There could be many characters to blame for King Duncan’s death in the ‘Scottish Play’ or ‘Macbeth’. Some would say that Macbeth is to blame for his dark thoughts and letting his ambition cloud his thoughts. Some could argue that the witches are to blame for planting the seed in his head that he would become King and some would say that Lady Macbeth is to blame for encouraging him to kill King Duncan and fueling his darker side.

In my opinion, Lady Macbeth is to blame and my evidence of this is when Macbeth decides he wants to back out and not kill King Duncan in Act 1 Scene 7.  Macbeth says, ‘We will proceed no further in this business.’  This shows me that Macbeth does not want to kill the King and if he does go on and kill the King, he has been cajoled and manipulated to do so. The only person who has been manipulating and cajoling him to kill the King has been Lady Macbeth and this is why I believe that she is to blame for the King’s murder. Lady Macbeth responds to Macbeth’s withdrawal by saying ‘Was the hope drunk wherein you dressed yourself? Hath it slept since? And wakes it now to look so green and pale at what it did so freely? From this time such I account thy love. Art thou afeard to be the same in thine own act and valor as thou art in desire? Wouldst thou have that which thou esteem’st the ornament of life, and live a coward in thine own esteem, letting “I dare not” wait upon “I would,” like the poor cat i’ th’ adage?’. This translates as her saying that he will live as a coward if he doesn’t kill the King and that she will now think of his love as ‘green, pale and fearful’. She asks him if he was drunk when he agreed to commit the act earlier and if he is afraid to act out his desires. This is, in essence, Lady Macbeth manipulating Macbeth to kill the King.

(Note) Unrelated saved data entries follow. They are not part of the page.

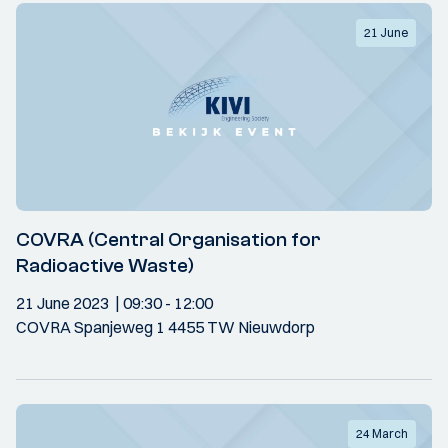
21 June
COVRA (Central Organisation for
Radioactive Waste)
21 June 2023
09:30
- 12:00
COVRA Spanjeweg 1 4455 TW Nieuwdorp
24 March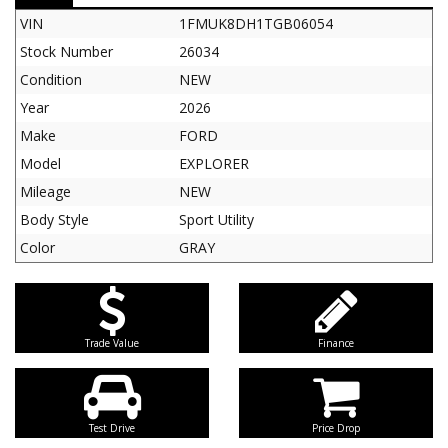
VIN
1FMUK8DH1TGB06054
Stock Number
26034
Condition
NEW
Year
2026
Make
FORD
Model
EXPLORER
Mileage
NEW
Body Style
Sport Utility
Color
GRAY
Trade Value
Finance
Test Drive
Price Drop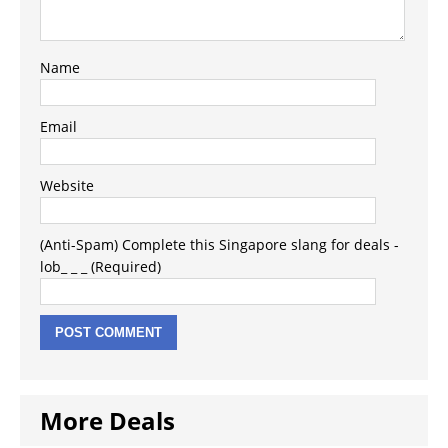
Name
Email
Website
(Anti-Spam) Complete this Singapore slang for deals -
lob_ _ _ (Required)
More Deals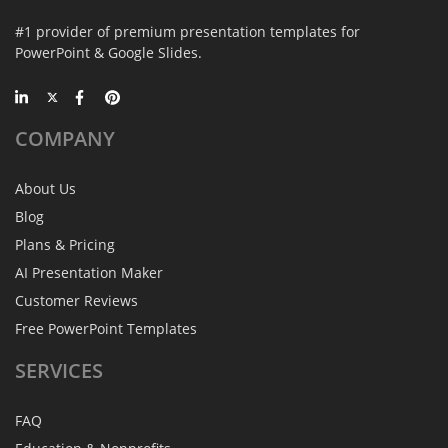
#1 provider of premium presentation templates for
PowerPoint & Google Slides.
COMPANY
About Us
Blog
Plans & Pricing
AI Presentation Maker
Customer Reviews
Free PowerPoint Templates
SERVICES
FAQ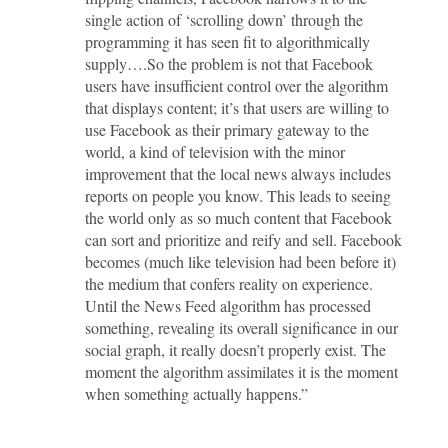
single action of ‘scrolling down’ through the
programming it has seen fit to algorithmically
supply….So the problem is not that Facebook
users have insufficient control over the algorithm
that displays content; it’s that users are willing to
use Facebook as their primary gateway to the
world, a kind of television with the minor
improvement that the local news always includes
reports on people you know. This leads to seeing
the world only as so much content that Facebook
can sort and prioritize and reify and sell. Facebook
becomes (much like television had been before it)
the medium that confers reality on experience.
Until the News Feed algorithm has processed
something, revealing its overall significance in our
social graph, it really doesn’t properly exist. The
moment the algorithm assimilates it is the moment
when something actually happens.”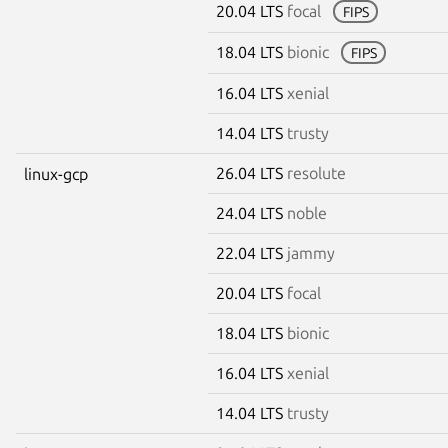
20.04 LTS
focal
FIPS
18.04 LTS
bionic
FIPS
16.04 LTS
xenial
14.04 LTS
trusty
26.04 LTS
resolute
linux-gcp
24.04 LTS
noble
22.04 LTS
jammy
20.04 LTS
focal
18.04 LTS
bionic
16.04 LTS
xenial
14.04 LTS
trusty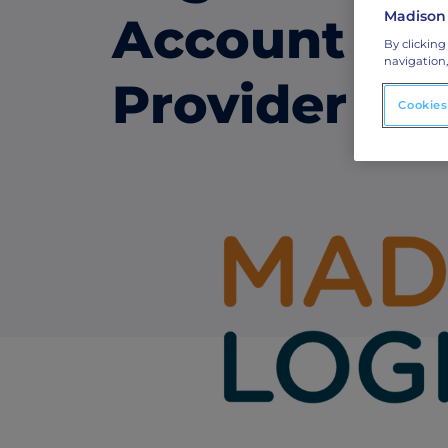
Madison
Account Ba
ABM Connected TV
By clicking
navigation,
Drive demand with hyper-targeted vide
Provider
advertising.
Cookies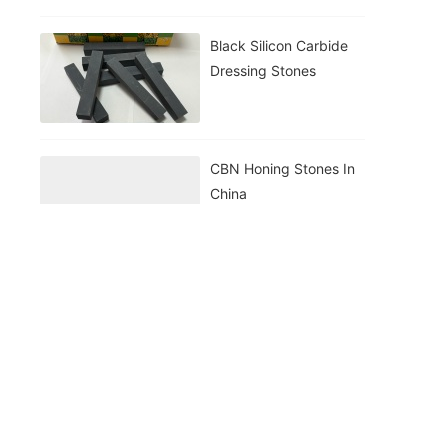
Black Silicon Carbide
Dressing Stones
CBN Honing Stones In
China
ISharp WA Grinding
Wheel
WA Honing Stone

After Lady Macbeth has attempted to manipulated her husband, Macbeth, into murdering the King, Macbeth refuses to be swung in his views. He says ‘Prithee, peace: I dare do all that may become a man; who dares do more is none.’  This translates as Macbeth asking her to stop with the words ‘Prithee, peace’ meaning ‘Please, Stop!’ He then proceeds to say he dares to do only what a man should do and anyone who does more is not a man.  He is still in the mindset of backing out and his clearly quite strong in his views. Afterwards, Lady Macbeth proceeds to try and convince him until Macbeth makes clear his worries of the consequences; he says, ‘If we should fail?’ Lady Macbeth then tries to make him feel confident about killing King Duncan by saying, ‘We fail? But screw your courage to the sticking-place and we’ll not fail.’ This translates as her saying, ‘We, fail? If you get your courage up, we can’t fail.’ The use of the word can’t is key. I think this word alone does enough to swing Macbeth, it expresses her outright confidence that they will kill the King and get away with it. Macbeth finally gives in and decides to go through with the plan, ‘I am settled, and bend up each corporal agent to this terrible feat.’ He will kill the King.

In the space of one scene Macbeth has gone from absolutely not killing the King to exerting every muscle he has to kill the King. How has this happened? It hasn’t simply happened in his mind. Lady Macbeth has manipulated her husband into killing the King. She must take the majority of the blame for the act that is committed. Furthermore, she shows no remorse nor empathy for the King. She has a fearless greed for power and she is why Macbeth kills the King. Macbeth has to take part of the blame because he takes part in committing the act but, in my opinion, Lady Macbeth must take the blame.